*JOB ITEM:*
Could you repeat the records, starting at the line that has "Which has a" and going through the end of the records, with "higher" swapped for "larger" and everything else unchanged?

*WORKING DATA:*
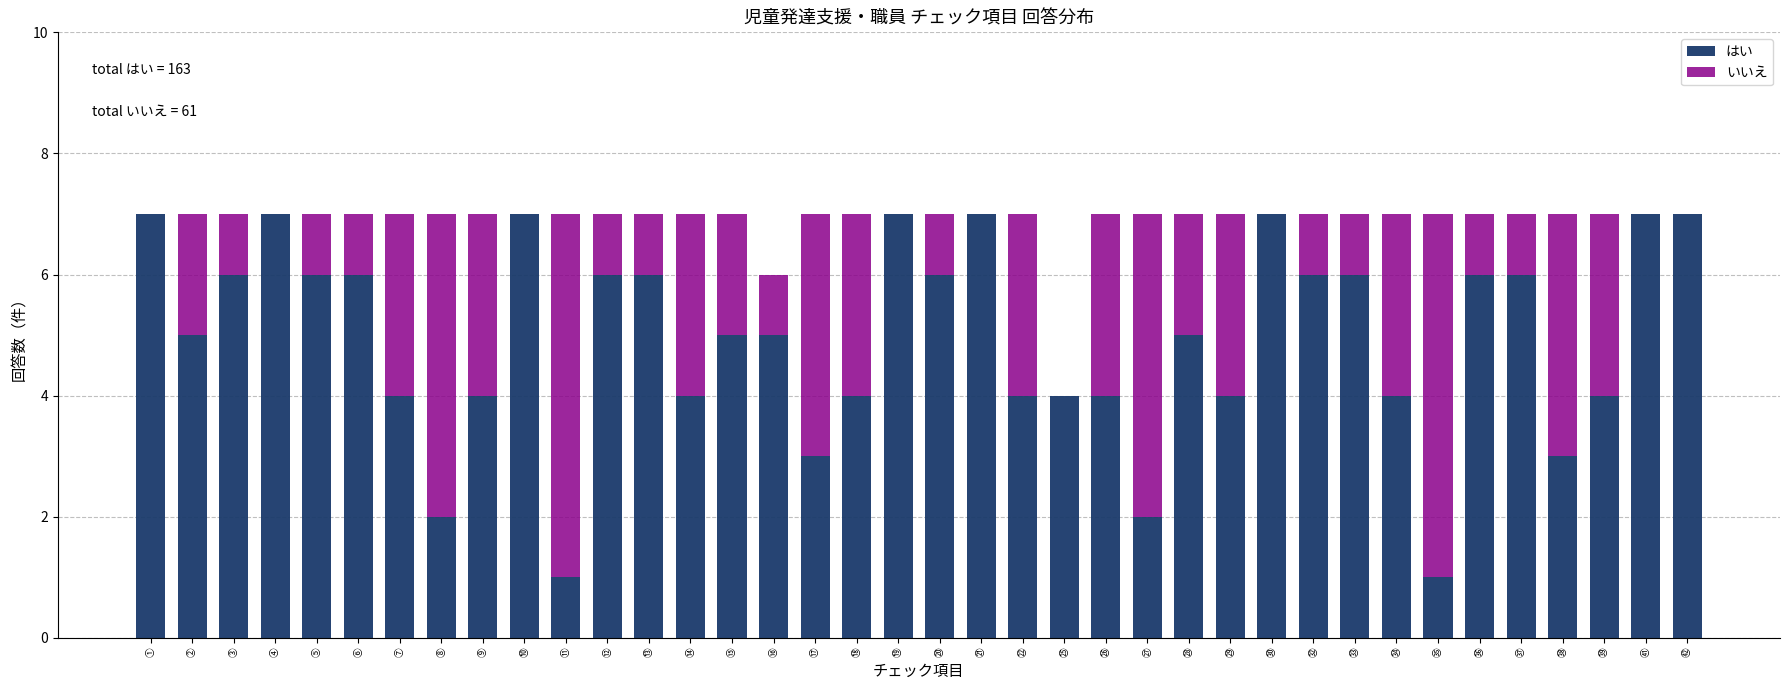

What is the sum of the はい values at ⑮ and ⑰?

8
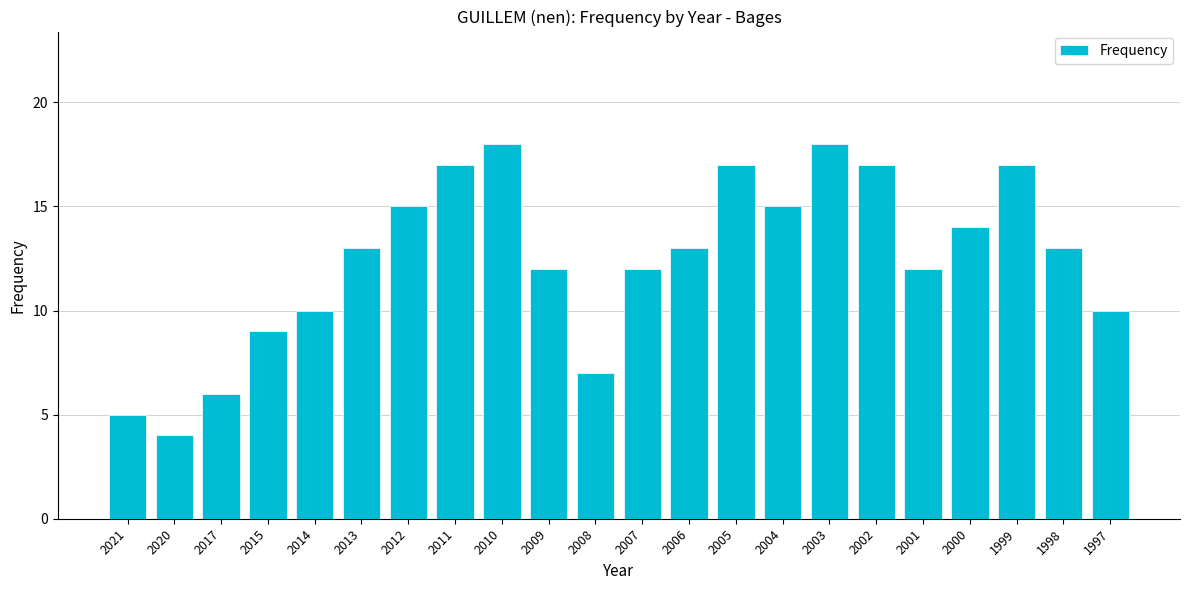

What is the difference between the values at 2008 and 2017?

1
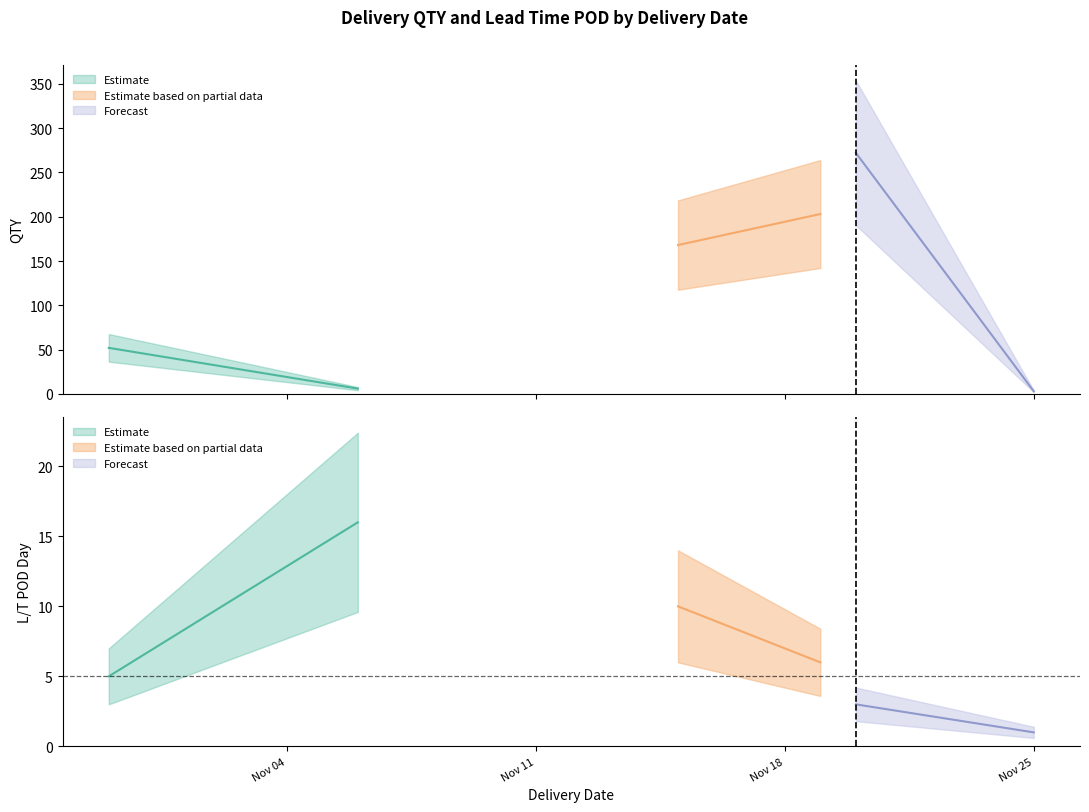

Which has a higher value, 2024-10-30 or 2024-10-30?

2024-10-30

*ANSWER SECTION:*
Which has a larger value, 2024-10-30 or 2024-10-30?

2024-10-30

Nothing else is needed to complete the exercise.